We can’t go on this way. Many of the problems we face as a city have their origins in a lack of sufficient basic housing. Two generations ago, 5-10% of the housing stock in many American cities (including Seattle) was single room occupancy (SRO) housing. SROs provided basic no-frills housing for people with modest incomes and kept folks at the bottom rung of the socioeconomic spectrum housed. Much of this housing was aging, some of it was unsafe. But its primary sin was that it was occupied by people of limited means, some of whom suffered from addiction, mental health problems, and other challenges for which we still don’t have an adequate social safety net.


In the decades following World War II, American cities embarked on a campaign to combat poverty and urban disorder by removing the housing where the poor and disorderly lived. The trend accelerated in the 1960s through the 1980s, as cities offered incentives to demolish or convert their SRO housing to other uses. In doing so, we created the epidemic of homelessness that defines contemporary urban life. New York City lost over 100,000 units of SRO housing in the 1980s. They now have 75,000 people sleeping in their shelter system every night.

Here’s what I propose to move beyond today’s quagmire towards a more affordable, more equitable, and more housed city:

First, repeal the microhousing ban. Allow developers to build congregate housing in urban villages and urban centers where multi-family housing is currently allowed.

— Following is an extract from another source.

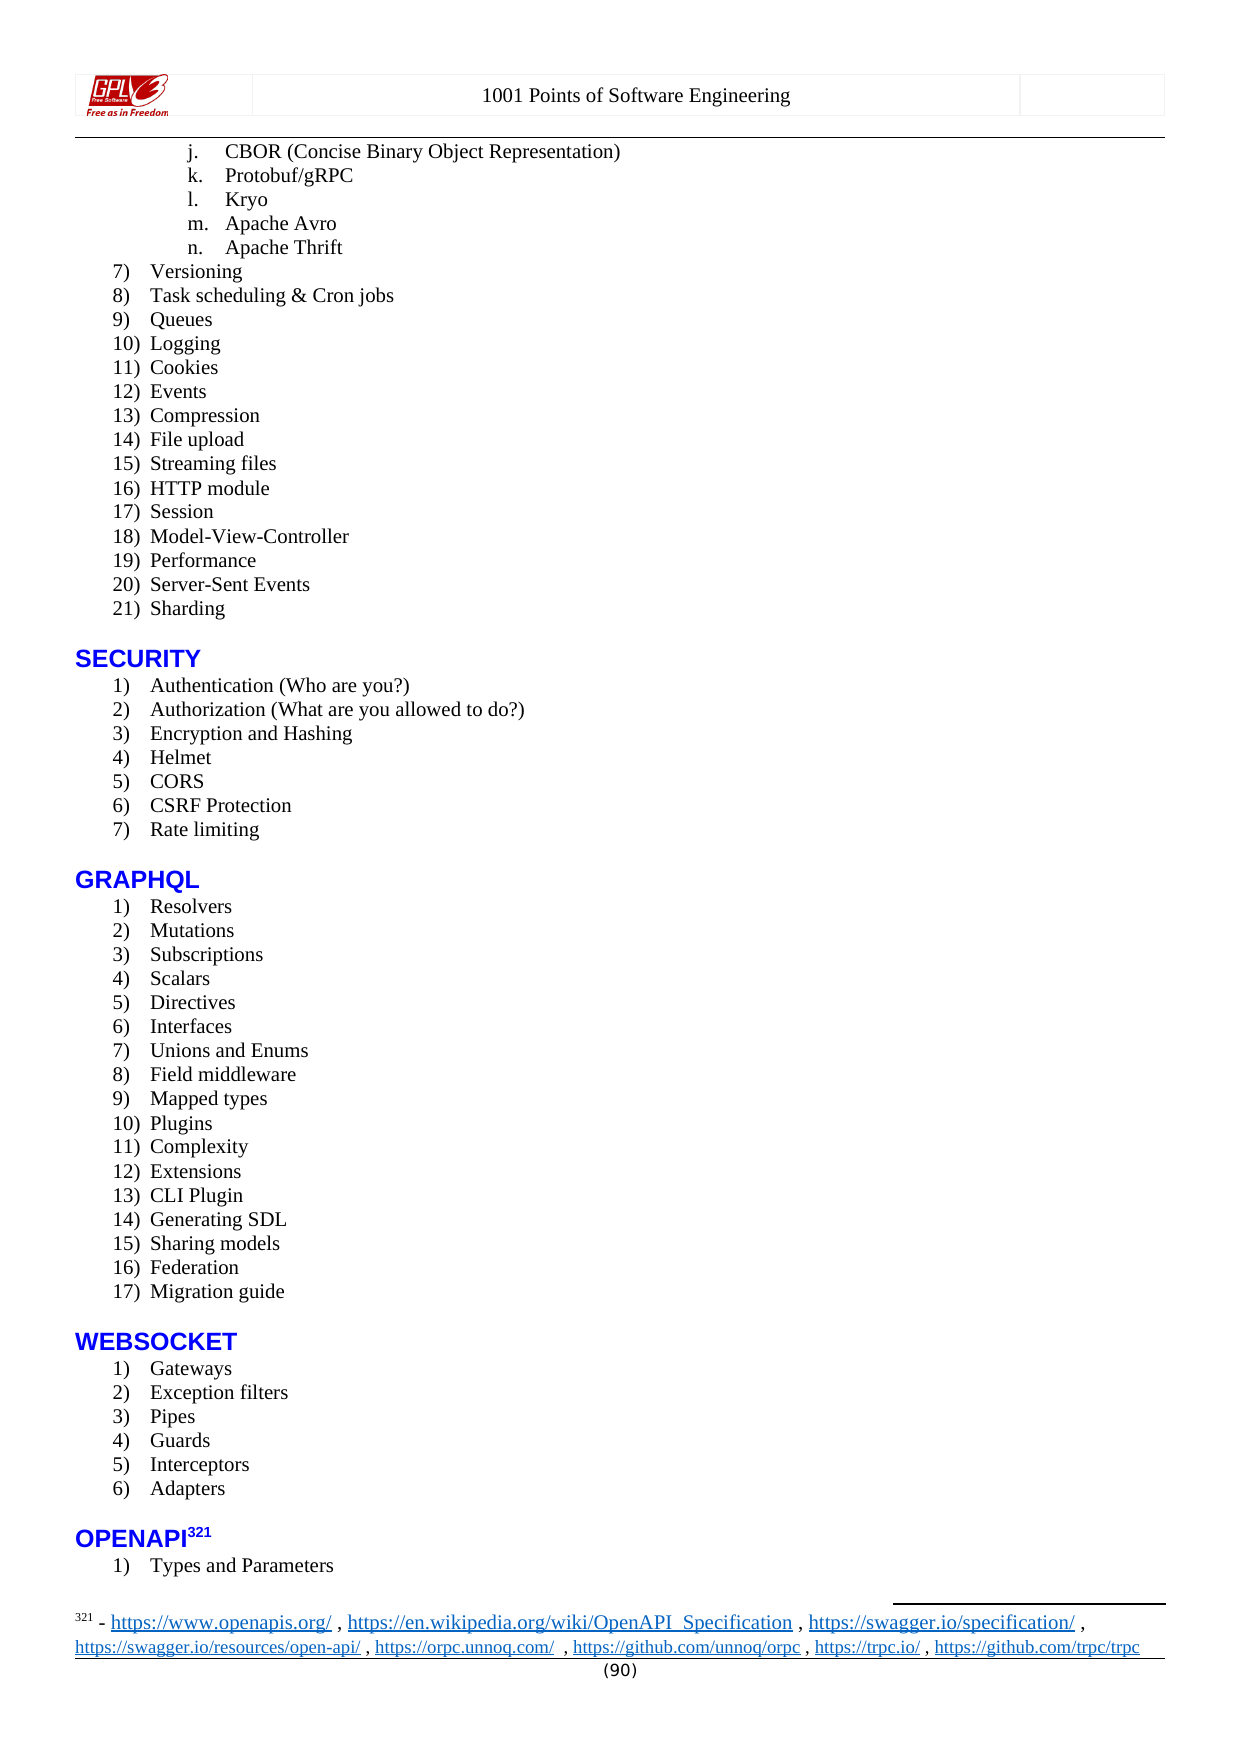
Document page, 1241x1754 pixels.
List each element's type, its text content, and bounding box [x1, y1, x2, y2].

list Apache Thrift [187, 235, 1165, 259]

Second, encourage non-profits to build microhousing. The prohibitions on microhousing that apply to market-rate developers have never applied to housing nonprofits. But these non-profits have not chosen to build dense microhousing, opting instead to build conventional apartments even for transitional housing for people coming straight off the streets.

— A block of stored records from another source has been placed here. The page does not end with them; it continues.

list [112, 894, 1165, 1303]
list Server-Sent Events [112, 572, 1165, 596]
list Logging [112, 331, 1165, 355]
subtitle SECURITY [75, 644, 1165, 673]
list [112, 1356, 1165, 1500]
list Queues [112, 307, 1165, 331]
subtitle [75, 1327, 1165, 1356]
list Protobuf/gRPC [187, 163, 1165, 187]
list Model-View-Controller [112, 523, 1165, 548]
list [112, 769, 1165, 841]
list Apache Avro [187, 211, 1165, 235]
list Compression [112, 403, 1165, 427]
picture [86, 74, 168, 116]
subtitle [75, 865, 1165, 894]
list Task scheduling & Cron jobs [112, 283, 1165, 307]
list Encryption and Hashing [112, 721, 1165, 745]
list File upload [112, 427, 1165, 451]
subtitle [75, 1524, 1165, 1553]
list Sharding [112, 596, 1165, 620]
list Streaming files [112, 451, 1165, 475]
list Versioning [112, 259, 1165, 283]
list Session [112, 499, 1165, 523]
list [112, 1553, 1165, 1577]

Third, repeal several administrative policies and zoning regulations that make small efficient housing significantly larger and more costly to build. These include recent administrative rules on how to calculate minimum interior areas of housing units, as well as a few obscure but significant regulations that regulate the amount of bicycle parking and the amount of space given over to in-building waste rooms for garbage collection.

Fourth, allow non-profits to use housing levy and Mandatory Housing Affordability (MHA) funds to purchase or master lease congregate housing produced by the private market. Nonprofits have to navigate a maze of regulatory burdens that make it difficult for them to produce housing efficiently. By the same token, private companies lack the expertise and the mission focus needed to house and serve vulnerable populations. Public-private partnerships, with private developers producing the housing and non-profit organizations operating them and delivering the associated social services, would leverage the best of both worlds and get help to the most people.

And finally, take advantage of the expert advice already sitting on our (virtual) bookshelf. The HALA, AMIHAC, and The Path Forward reports cited above are three commissions convened in the last five years that all support the advice I am offering.

We over-regulated ourselves into this mess, so we can turn it around with the stroke of a pen. Let’s take advantage of this time of urgency and public health crisis, as we rethink many of our approaches to housing and homelessness, to find the political backbone to take our own advice and work to provide a home for all Seattleites.